When were you first exposed to dharma?

Growing up, my mother would take my brother and I to Chinese Buddhist Temples scattered around the Bay Area on a very sporadic basis. Usually, just a few times a hour, if that. I wouldn’t say that I was introduced to the dharma per se then, but it does have a place in the memories of my childhood as an introduction to traditions and ritual. It was not until I encountered a sitting group at the San Francisco Zen Center in November of 2013 that I would say that the dharma touched me. I was drawn to SFZC by an interest in mindfulness and in particular, meditation. What began as a simple curiosity to simply explore a practice of sitting, has over the years, grown and deepened. I would say these seeds were planted with a light, soft touch with curiosity as my guidepoint. I grew up attending Catholic Schools in my youth and though I was not Catholic, I did attend mass. I also attended friends Christian churches from time to time – more from a social interest than a spiritual one. Buddhism resonated with me very differently. For me, I experienced a lightness and an allowing in the dharma that I wasn’t exposed to in other forms of spirituality. An acceptance of all things. I wouldn’t say that I picked ‘Buddhism.’ In fact, as a self-proclaimed atheist for most of my life, there was a bit of discomfort whenever I would ask myself, “Am I a Buddhist?” Rather, I felt able to walk alongside the dharma in a spacious, open way that felt natural. I felt able to continue my exploration of spirituality, to continue my own style of curious questioning, and nurturing of a practice. And just one day, I felt like I was on the Path, somewhat suddenly. I continue to feel nourished by that.

 

How has the path manifest in your daily experience? Does it reflect in your work and relationships?

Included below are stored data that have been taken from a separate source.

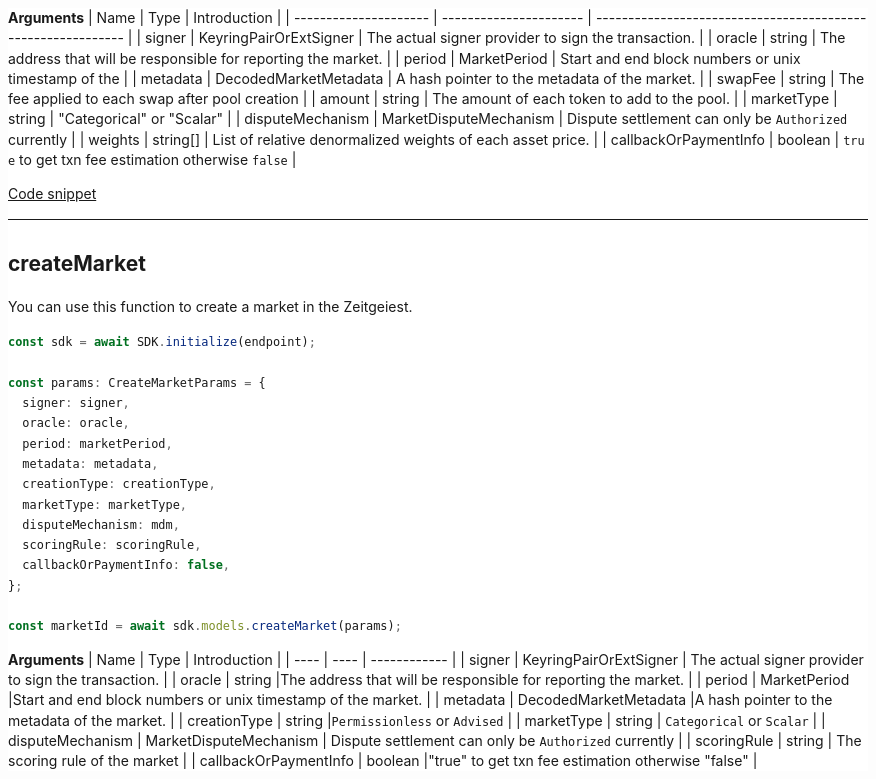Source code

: **Arguments**
| Name | Type | Introduction |
| --------------------- | ---------------------- | ------------------------------------------------------------ |
| signer | KeyringPairOrExtSigner | The actual signer provider to sign the transaction. |
| oracle | string | The address that will be responsible for reporting the market. |
| period | MarketPeriod | Start and end block numbers or unix timestamp of the |
| metadata | DecodedMarketMetadata | A hash pointer to the metadata of the market. |
| swapFee | string | The fee applied to each swap after pool creation |
| amount | string | The amount of each token to add to the pool. |
| marketType | string | "Categorical" or "Scalar" |
| disputeMechanism | MarketDisputeMechanism | Dispute settlement can only be `Authorized` currently |
| weights | string[] | List of relative denormalized weights of each asset price. |
| callbackOrPaymentInfo | boolean | `true` to get txn fee estimation otherwise `false` |

[Code snippet](./createCpmmMarketAndDeployAssets.ts)

---

## createMarket

You can use this function to create a market in the Zeitgeiest.

```typescript
const sdk = await SDK.initialize(endpoint);

const params: CreateMarketParams = {
  signer: signer,
  oracle: oracle,
  period: marketPeriod,
  metadata: metadata,
  creationType: creationType,
  marketType: marketType,
  disputeMechanism: mdm,
  scoringRule: scoringRule,
  callbackOrPaymentInfo: false,
};

const marketId = await sdk.models.createMarket(params);
```

**Arguments**
| Name | Type | Introduction |
| ---- | ---- | ------------ |
| signer | KeyringPairOrExtSigner | The actual signer provider to sign the transaction. |
| oracle | string |The address that will be responsible for reporting the market. |
| period | MarketPeriod |Start and end block numbers or unix timestamp of the market. |
| metadata | DecodedMarketMetadata |A hash pointer to the metadata of the market. |
| creationType | string |`Permissionless` or `Advised` |
| marketType | string | `Categorical` or `Scalar` |
| disputeMechanism | MarketDisputeMechanism | Dispute settlement can only be `Authorized` currently |
| scoringRule | string | The scoring rule of the market |
| callbackOrPaymentInfo | boolean |"true" to get txn fee estimation otherwise "false" |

The path is the core pillar of all decisions on livelihood for me. The dharma is typically where I turn for consultation or as a guide. And I practice with the brahma-vihara’s and the eightfold path as a daily contemplation. It has guided my foray’s in work, such as recently starting a Healthcare company with it’s mantra, “well Being for all.” I am nourished by the purpose I’ve discovered through my exploration of the Path and it manifests in every relationship that touches me.

I am nourished by the purpose I’ve discovered
through my exploration of the Path
and it manifests in every relationship that touches me.

Who is your teacher(s)?

I started at the San Francisco Zen Center and thus, Soto Zen in the Mahayana tradition, has been the lineage that I have been most seated in. I appreciate the ritual and forms of Zen; as well as the attention paid to zazen posture. The sitting group I began attending at SFZC, Young Urban Zen, quickly became my Sangha and again, it felt natural to continue deepening in this lineage. I have explored Vippasana through the Insight Meditation Center as well, which has continued to be an increasing part of my practice as well.

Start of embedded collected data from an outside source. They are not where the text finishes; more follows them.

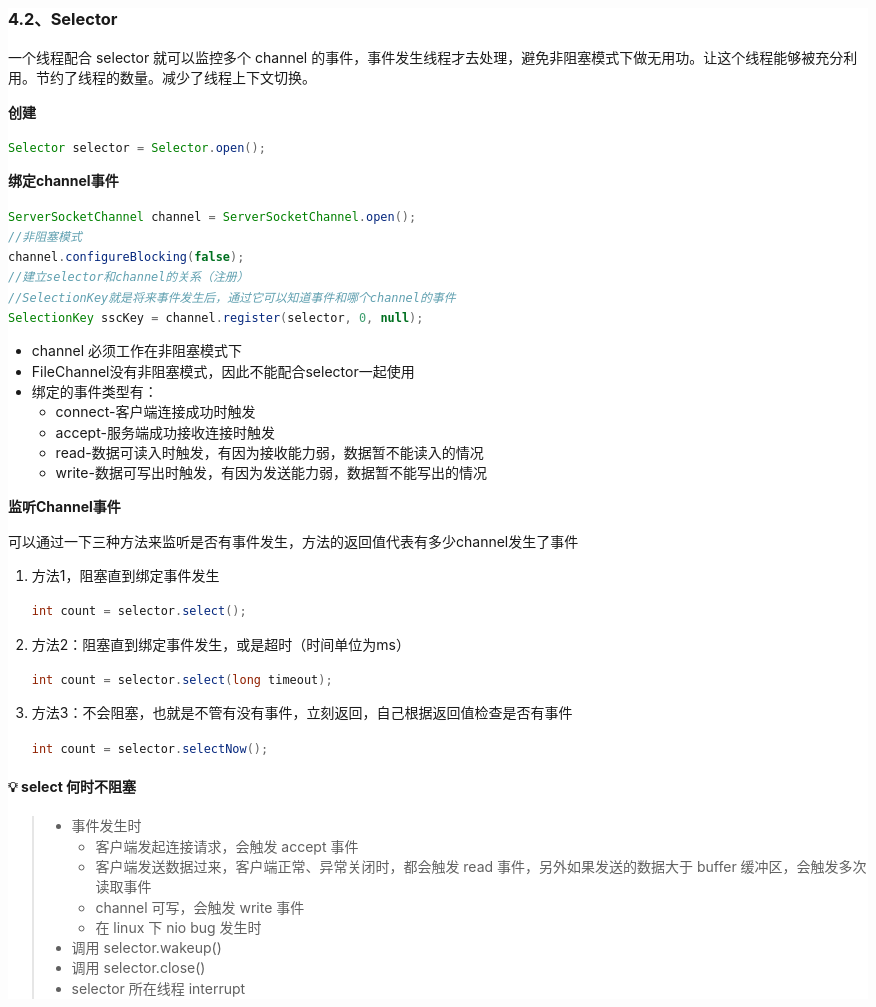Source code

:### 4.2、Selector

一个线程配合 selector 就可以监控多个 channel 的事件，事件发生线程才去处理，避免非阻塞模式下做无用功。让这个线程能够被充分利用。节约了线程的数量。减少了线程上下文切换。

**创建**

```java
Selector selector = Selector.open();
```

**绑定channel事件**

```java
ServerSocketChannel channel = ServerSocketChannel.open();
//非阻塞模式
channel.configureBlocking(false);
//建立selector和channel的关系（注册）
//SelectionKey就是将来事件发生后，通过它可以知道事件和哪个channel的事件
SelectionKey sscKey = channel.register(selector, 0, null);
```

- channel 必须工作在非阻塞模式下
- FileChannel没有非阻塞模式，因此不能配合selector一起使用
- 绑定的事件类型有：
  - connect-客户端连接成功时触发
  - accept-服务端成功接收连接时触发
  - read-数据可读入时触发，有因为接收能力弱，数据暂不能读入的情况
  - write-数据可写出时触发，有因为发送能力弱，数据暂不能写出的情况

**监听Channel事件**

可以通过一下三种方法来监听是否有事件发生，方法的返回值代表有多少channel发生了事件

1. 方法1，阻塞直到绑定事件发生

   ```java
   int count = selector.select();
   ```

2. 方法2：阻塞直到绑定事件发生，或是超时（时间单位为ms）

   ```java
   int count = selector.select(long timeout);
   ```

3. 方法3：不会阻塞，也就是不管有没有事件，立刻返回，自己根据返回值检查是否有事件

   ```java
   int count = selector.selectNow();
   ```

#### 💡 select 何时不阻塞

> * 事件发生时
>   * 客户端发起连接请求，会触发 accept 事件
>   * 客户端发送数据过来，客户端正常、异常关闭时，都会触发 read 事件，另外如果发送的数据大于 buffer 缓冲区，会触发多次读取事件
>   * channel 可写，会触发 write 事件
>   * 在 linux 下 nio bug 发生时
> * 调用 selector.wakeup()
> * 调用 selector.close()
> * selector 所在线程 interrupt
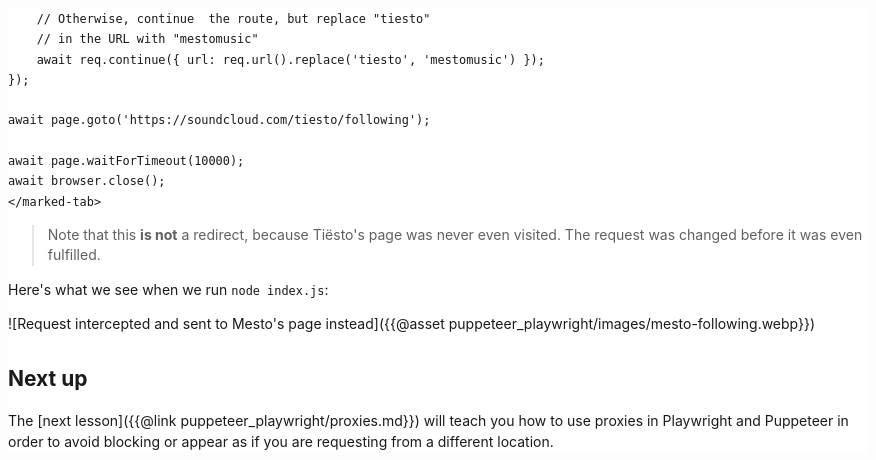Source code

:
 ```marked-tabs
    // Otherwise, continue  the route, but replace "tiesto"
    // in the URL with "mestomusic"
    await req.continue({ url: req.url().replace('tiesto', 'mestomusic') });
});

await page.goto('https://soundcloud.com/tiesto/following');

await page.waitForTimeout(10000);
await browser.close();
</marked-tab>
```

> Note that this **is not** a redirect, because Tiësto's page was never even visited. The request was changed before it was even fulfilled.

Here's what we see when we run `node index.js`:

![Request intercepted and sent to Mesto's page instead]({{@asset puppeteer_playwright/images/mesto-following.webp}})

## [](#next) Next up

The [next lesson]({{@link puppeteer_playwright/proxies.md}}) will teach you how to use proxies in Playwright and Puppeteer in order to avoid blocking or appear as if you are requesting from a different location.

I do not have a formal teacher, but have received many influential teachings from Shundo David Haye, who I met through SFZC, as well as Gil Fronsdale at the Insight Meditation Center (Redwood City).

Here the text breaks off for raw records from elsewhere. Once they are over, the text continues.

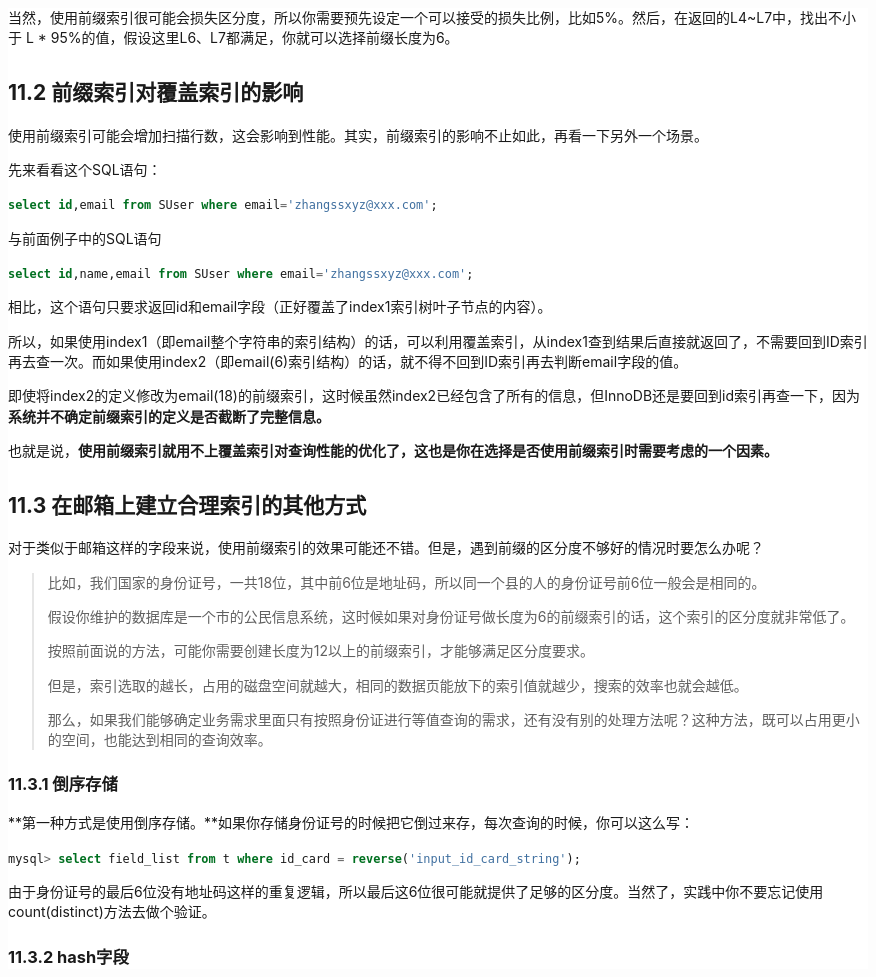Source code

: 当然，使用前缀索引很可能会损失区分度，所以你需要预先设定一个可以接受的损失比例，比如5%。然后，在返回的L4~L7中，找出不小于 L * 95%的值，假设这里L6、L7都满足，你就可以选择前缀长度为6。



## 11.2 前缀索引对覆盖索引的影响

使用前缀索引可能会增加扫描行数，这会影响到性能。其实，前缀索引的影响不止如此，再看一下另外一个场景。

先来看看这个SQL语句：

```sql
select id,email from SUser where email='zhangssxyz@xxx.com';
```

与前面例子中的SQL语句

```sql
select id,name,email from SUser where email='zhangssxyz@xxx.com';
```

相比，这个语句只要求返回id和email字段（正好覆盖了index1索引树叶子节点的内容）。

所以，如果使用index1（即email整个字符串的索引结构）的话，可以利用覆盖索引，从index1查到结果后直接就返回了，不需要回到ID索引再去查一次。而如果使用index2（即email(6)索引结构）的话，就不得不回到ID索引再去判断email字段的值。

即使将index2的定义修改为email(18)的前缀索引，这时候虽然index2已经包含了所有的信息，但InnoDB还是要回到id索引再查一下，因为**系统并不确定前缀索引的定义是否截断了完整信息。**

也就是说，**使用前缀索引就用不上覆盖索引对查询性能的优化了，这也是你在选择是否使用前缀索引时需要考虑的一个因素。**



## 11.3 在邮箱上建立合理索引的其他方式

对于类似于邮箱这样的字段来说，使用前缀索引的效果可能还不错。但是，遇到前缀的区分度不够好的情况时要怎么办呢？

> 比如，我们国家的身份证号，一共18位，其中前6位是地址码，所以同一个县的人的身份证号前6位一般会是相同的。
>
> 假设你维护的数据库是一个市的公民信息系统，这时候如果对身份证号做长度为6的前缀索引的话，这个索引的区分度就非常低了。
>
> 按照前面说的方法，可能你需要创建长度为12以上的前缀索引，才能够满足区分度要求。
>
> 但是，索引选取的越长，占用的磁盘空间就越大，相同的数据页能放下的索引值就越少，搜索的效率也就会越低。
>
> 那么，如果我们能够确定业务需求里面只有按照身份证进行等值查询的需求，还有没有别的处理方法呢？这种方法，既可以占用更小的空间，也能达到相同的查询效率。

### 11.3.1 倒序存储

**第一种方式是使用倒序存储。**如果你存储身份证号的时候把它倒过来存，每次查询的时候，你可以这么写：

```sql
mysql> select field_list from t where id_card = reverse('input_id_card_string');
```

由于身份证号的最后6位没有地址码这样的重复逻辑，所以最后这6位很可能就提供了足够的区分度。当然了，实践中你不要忘记使用count(distinct)方法去做个验证。

### 11.3.2 hash字段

How long/often do you mediate?

I began in 2013 fall with one weekly sit with a sitting group. In 2014, it evolved into twice a week; in 2015, it evolved into 3-5 times a week; and starting in 2016,
I established a daily sit (typically 20-25 minutes), which I carry forward now, every morning.

Which sangha do you normally attend?

I think it would have been impossible for me to develop my spiritual practice where it not for the safe container, resources, teachers, physical space, and community @ SFZC. In particular, the sitting group that I began with, Young Urban Zen, allowed me to open myself up and reveal my vulnerabilities as well as my curiosities to 20-something to 30-something community that was also experiencing a lot of the challenges of finding your way in this age range. We sit, we listen, we learn, we encourage, we support, we celebrate, and we cry together. Without my Sangha, I believe self-love would take on an entirely new meaning for me. I am deeply grateful.

What is your primarily profession?

I am an entrepreneur in the biotech sector. In 2016, I started a cancer therapeutics company, ‘Mantra Bio’, directly inspired from my practice. After working at corporate jobs, I was frustrated by my inability to bring my spiritual self to work. I felt a lot of personal tension in existing within two versions of myself and that tension felt dissonant. Mantra Bio is my attempt to fully integrate ‘life’ with ‘practice’ and vice versa. I feel fortunate and proud of the opportunity to explore this edge with teammates that believe in a broader person to serve for the Well Being for All and I am so privileged. We begin each day together with a morning sit. It’s a broader purpose to bring therapies that can address the suffering of cancer patients, their families, and their communities.